* **TASK REQUIREMENTS**: Wherever the listing holds a picture, leave it out, and copy the remainder exactly.

* **RECORD EXCERPTS**:
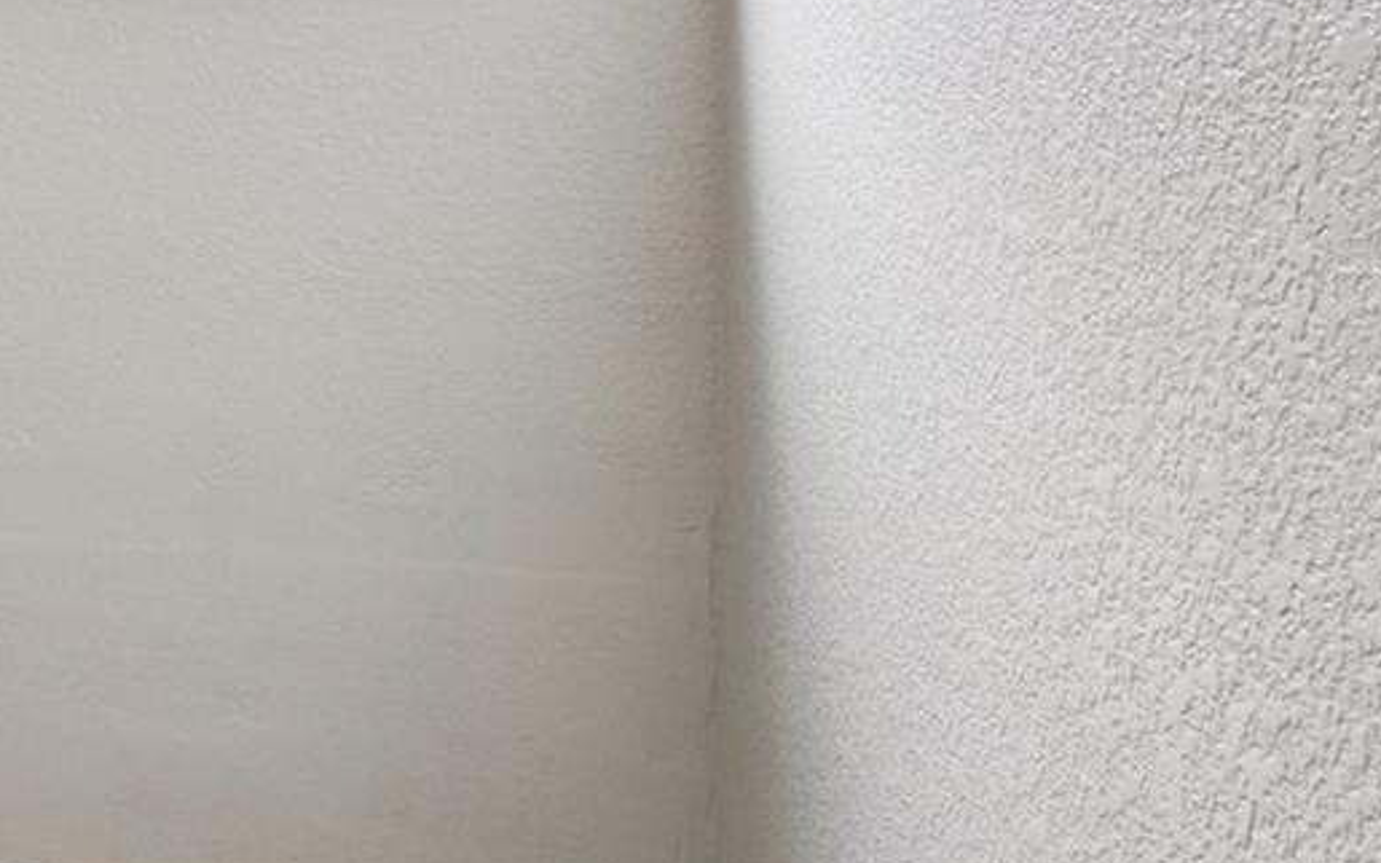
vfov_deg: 22.1
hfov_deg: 27.5
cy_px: 56
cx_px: -560
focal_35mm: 57
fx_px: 2146
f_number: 8
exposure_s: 1/15
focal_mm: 12
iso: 400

* **EXPECTED ANSWER**:
vfov_deg: 22.1
hfov_deg: 27.5
cy_px: 56
cx_px: -560
focal_35mm: 57
fx_px: 2146
f_number: 8
exposure_s: 1/15
focal_mm: 12
iso: 400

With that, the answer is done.